(Brief): Swap each "Home" in the data below for "Accueil", leave everything else unchanged, and leave out the pictures.

(Data section):
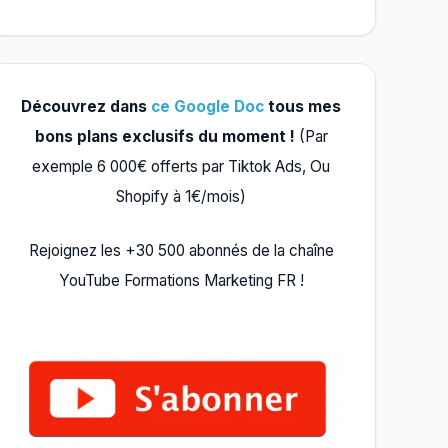
Découvrez dans
ce Google Doc
tous mes
bons plans exclusifs du moment !
(Par
exemple 6 000€ offerts par Tiktok Ads, Ou
Shopify à 1€/mois)
Rejoignez les +30 500 abonnés de la chaîne
YouTube Formations Marketing FR !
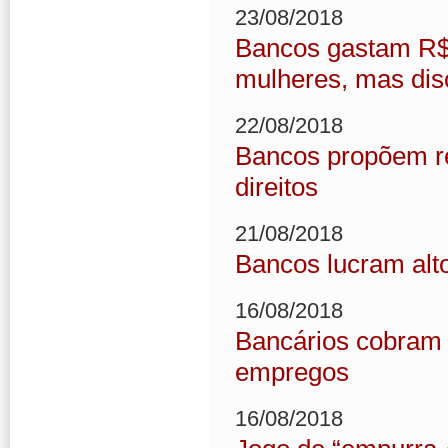
23/08/2018
Bancos gastam R$ 
mulheres, mas dis
22/08/2018
Bancos propõem rea
direitos
21/08/2018
Bancos lucram alt
16/08/2018
Bancários cobram 
empregos
16/08/2018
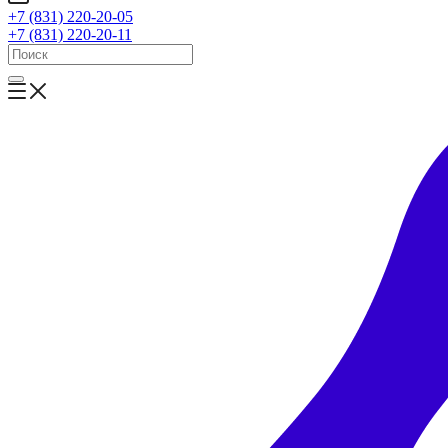
+7 (831) 220-20-05
+7 (831) 220-20-11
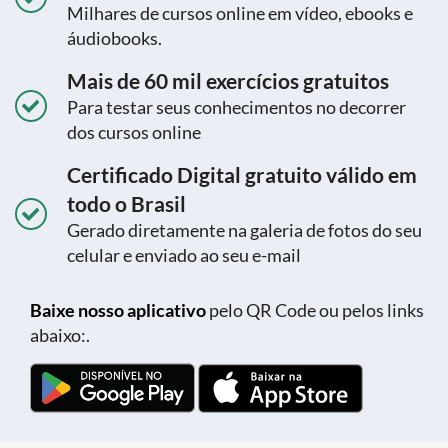
Milhares de cursos online em vídeo, ebooks e
áudiobooks.
Mais de 60 mil exercícios gratuitos
Para testar seus conhecimentos no decorrer
dos cursos online
Certificado Digital gratuito válido em
todo o Brasil
Gerado diretamente na galeria de fotos do seu
celular e enviado ao seu e-mail
Baixe nosso aplicativo
pelo QR Code ou pelos links
abaixo:.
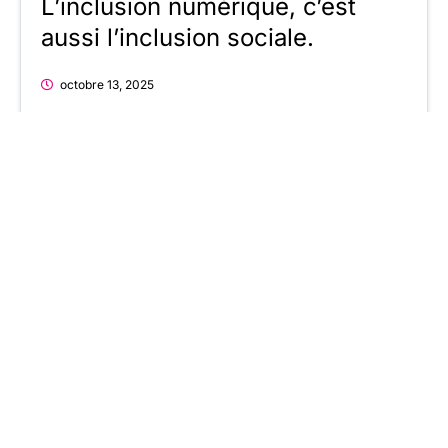
L’inclusion numérique, c’est
aussi l’inclusion sociale.
octobre 13, 2025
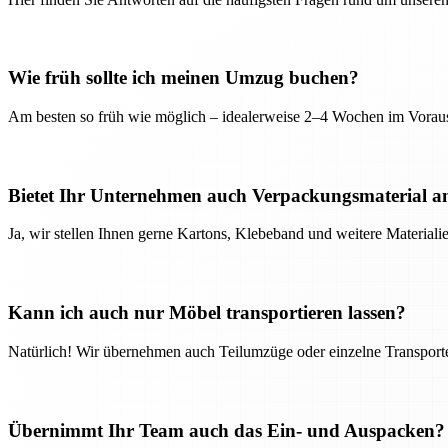
Wie früh sollte ich meinen Umzug buchen?
Am besten so früh wie möglich – idealerweise 2–4 Wochen im Voraus
Bietet Ihr Unternehmen auch Verpackungsmaterial a
Ja, wir stellen Ihnen gerne Kartons, Klebeband und weitere Material
Kann ich auch nur Möbel transportieren lassen?
Natürlich! Wir übernehmen auch Teilumzüge oder einzelne Transport
Übernimmt Ihr Team auch das Ein- und Auspacken?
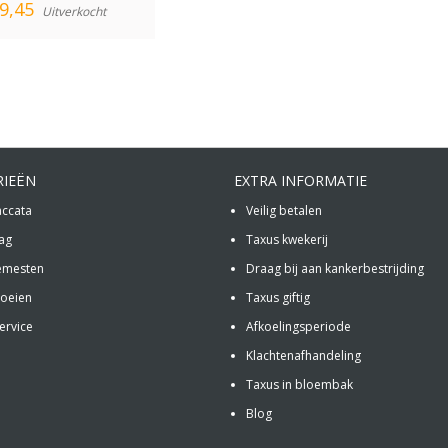
9,45
Uitverkocht
RIEËN
EXTRA INFORMATIE
accata
Veilig betalen
ag
Taxus kwekerij
emesten
Draag bij aan kankerbestrijding
noeien
Taxus giftig
ervice
Afkoelingsperiode
Klachtenafhandeling
Taxus in bloembak
Blog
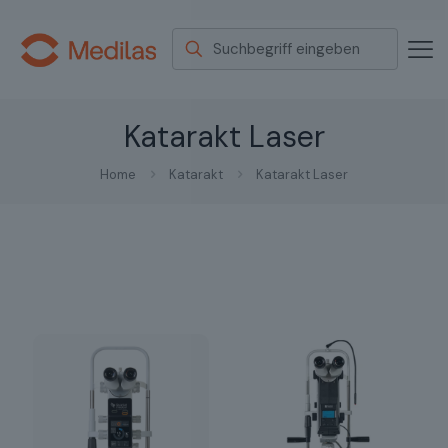
Katarakt Laser
Home
Katarakt
Katarakt Laser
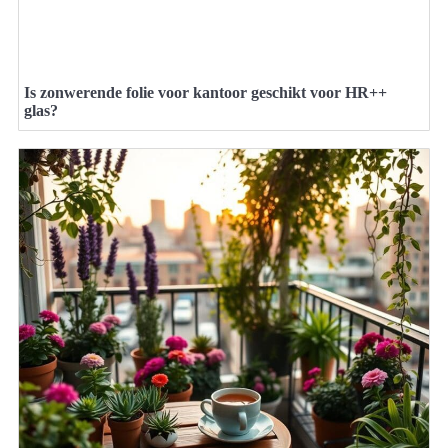
Is zonwerende folie voor kantoor geschikt voor HR++
glas?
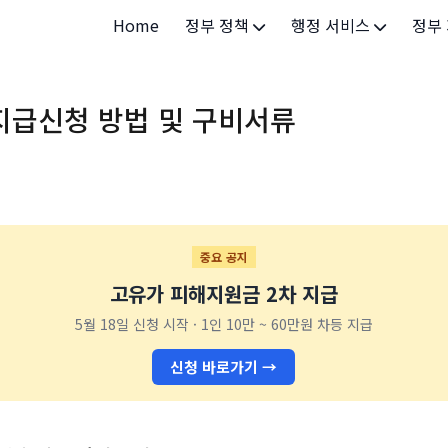
Home
정부 정책
행정 서비스
정부
정부 개요
정부24
개인·
지급신청 방법 및 구비서류
정부 정책
보조금24
소상공
허가/면허
법인·
등록/신고
청년 
발급/증명
가족/
중요 공지
고유가 피해지원금 2차 지급
세무/납부
교육/
5월 18일 신청 시작 · 1인 10만 ~ 60만원 차등 지급
기타 서비스
건강/
신청 바로가기 →
지역/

(Answer to the exercise):
Découvrez dans
ce Google Doc
tous mes
bons plans exclusifs du moment !
(Par
exemple 6 000€ offerts par Tiktok Ads, Ou
Shopify à 1€/mois)
Rejoignez les +30 500 abonnés de la chaîne
YouTube Formations Marketing FR !
23/08/2018
Bancos gastam R$ 
mulheres, mas dis
22/08/2018
Bancos propõem rea
direitos
21/08/2018
Bancos lucram alt
16/08/2018
Bancários cobram 
empregos
16/08/2018
+7 (831) 220-20-05
+7 (831) 220-20-11
Milhares de cursos online em vídeo, ebooks e
áudiobooks.
Mais de 60 mil exercícios gratuitos
Para testar seus conhecimentos no decorrer
dos cursos online
Certificado Digital gratuito válido em
todo o Brasil
Gerado diretamente na galeria de fotos do seu
celular e enviado ao seu e-mail
Baixe nosso aplicativo
pelo QR Code ou pelos links
abaixo:.
L’inclusion numérique, c’est
aussi l’inclusion sociale.
octobre 13, 2025
Wie früh sollte ich meinen Umzug buchen?
Am besten so früh wie möglich – idealerweise 2–4 Wochen im Voraus
Bietet Ihr Unternehmen auch Verpackungsmaterial a
Ja, wir stellen Ihnen gerne Kartons, Klebeband und weitere Material
Kann ich auch nur Möbel transportieren lassen?
Natürlich! Wir übernehmen auch Teilumzüge oder einzelne Transport
Übernimmt Ihr Team auch das Ein- und Auspacken?
9,45
Uitverkocht
RIEËN
EXTRA INFORMATIE
accata
Veilig betalen
ag
Taxus kwekerij
emesten
Draag bij aan kankerbestrijding
noeien
Taxus giftig
ervice
Afkoelingsperiode
Klachtenafhandeling
Taxus in bloembak
Blog
Katarakt Laser
Accueil
Katarakt
Katarakt Laser
Is zonwerende folie voor kantoor geschikt voor HR++
glas?
Accueil
정부 정책
행정 서비스
정부
정부 개요
정부24
개인·
지급신청 방법 및 구비서류
정부 정책
보조금24
소상공
허가/면허
법인·
등록/신고
청년 
발급/증명
가족/
중요 공지
고유가 피해지원금 2차 지급
세무/납부
교육/
5월 18일 신청 시작 · 1인 10만 ~ 60만원 차등 지급
기타 서비스
건강/
신청 바로가기 →
지역/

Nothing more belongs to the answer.